Drumming up at the Tour: stage 4

I was at the finish of Stage 4 at Mûr-de-Bretagne. Much to my frustration was not able to get my images uploaded at the time, but a selection have now been added, along with a few thoughts of the day.

Mûr de Bretagne climb
The Mûr-de-Bretagne climb is short but steep

At Mûr de Bretagne I was nearly 3 hours in advance of the riders but all the best spots on the climb were taken. So I settled in lower down, knowing I wouldn’t see much of the real action but would be able to shoot pictures and be in prime position for caravan tat. The plastic bag-cum-raincape that they hand out came in handy as the wind blowing in from the Atlantic brought numerous showers.

Caravan Carrefour caps
The caravan allows grown adults to act like kids for an hour- I too got my share of promotional tat

The riders came by in a flash and were covered in a thin film of mud. Evans, Gilbert and Hushovd were all visible at the front and Wiggins was instantly recognisable in his British champs jersey some 20 places back.
Gilbert in polka dots
Rigoberto Uran of Sky, 4th on the stage, keeps an eye on Gilbert in the polka dots. The Belgian had a go and appeared to be chasing down his leader Van den Broeck, but I wonder if it wasn’t supposed to be a lead-out for Gilbert, who couldn’t quite follow.

Watching each other
Meanwhile Lotto’s GC man, Jurgen Van den Broeck watches the two Rabobank riders. His attack caused a gap, which was closed by Gilbert before Cadel Evans and Alberto Contador took over at the top.

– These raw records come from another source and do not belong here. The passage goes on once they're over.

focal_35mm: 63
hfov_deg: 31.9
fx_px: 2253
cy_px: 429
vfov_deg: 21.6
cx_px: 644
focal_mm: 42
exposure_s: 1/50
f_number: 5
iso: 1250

There were lots of gaps as the domestiques, such as Marcus Berghardt of BMC, who had been keeping Evans safely near the front, rolled in.

Marcus Burghardt, BMC

Cav had been dropped and had a couple of teammates with him.

Cav and HTC-Highroad

Swiss Champ

Later on, the autobus came past at a visibly steadier pace.


But it had clearly been a hard day’s racing for a lot of riders.

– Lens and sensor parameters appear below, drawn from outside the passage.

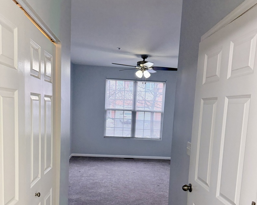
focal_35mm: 32
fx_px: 243
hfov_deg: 55.7
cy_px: 137
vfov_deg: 45.1
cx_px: 131
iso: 200
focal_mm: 6.76
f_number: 1.78
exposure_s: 1/120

Lampre ISD and Saur-Sojasun

The atmosphere was jovial with fans from Norway and Britain noticeable, and a few Scots clocked my club gilet and came over to chat. For me it was all about taking in the atmosphere and after the riders passed, I jumped on my bike and mashed the pedals, in my shorts and trainers, up a gorge parallel to the main climb, that was much more winding and less brutal in gradient than the road used in the Tour.

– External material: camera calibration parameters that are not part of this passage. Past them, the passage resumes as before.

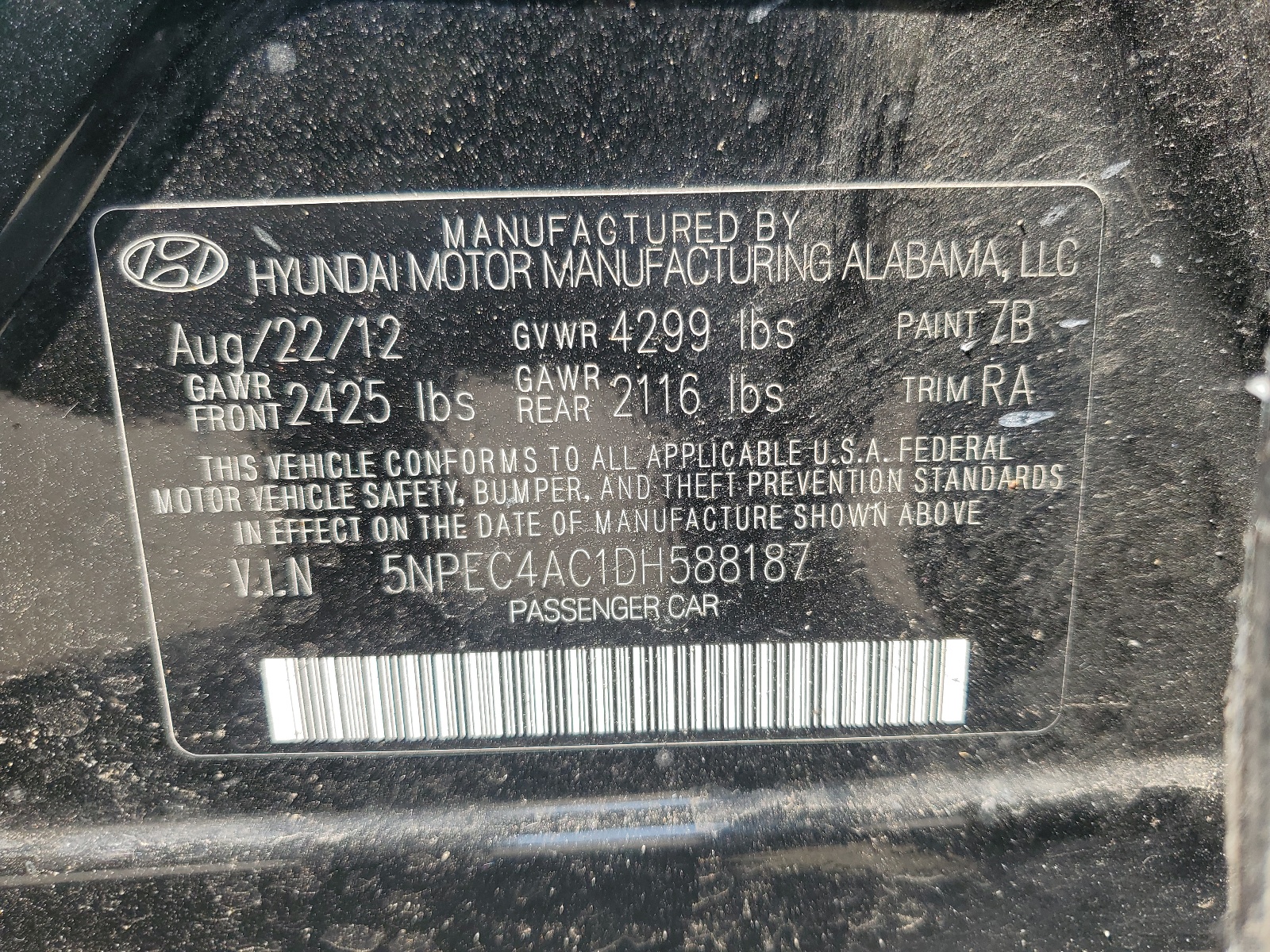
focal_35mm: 26
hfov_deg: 67.3
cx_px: 635
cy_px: 476
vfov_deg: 53.1
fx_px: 954
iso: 50
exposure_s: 1/312
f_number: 1.5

Up at the stage finish everyone was leaving but I had never seen the ligne d’arivee before, so I mooched around seeing what I could see, wondering if any British journalists might be around. The team cars and buses were all heading rapidly off to the hotels as I expected.

Lo and behold Ellis Bacon of Cycling Weekly walked past and he kindly indulged me with a bit of banter. At the stage finish the journalists are at the mercy of the teams it appears- certain riders are sent out to the mixed zone for a sort of press conference but if you need specific quotes or interviews, you’ll need to persist at the team hotel or at the start the following day. It sounds like a gruelling job but I realised many writers will not spend the full 3 weeks in France.

An amusing side point: I realised French children are just as naive as British ones, when one came up to me and said “tu as fait le Tour de France?”

One of the highlights of the day was finding a makeshift bar that had been set up in a barn on the other side of the hill, serving beer and gallette saucisse. It was just the ticket.

Then a nice descent back down the Gorge de Poulancre, and another stiff little climb around some back roads to the village where my car was parked.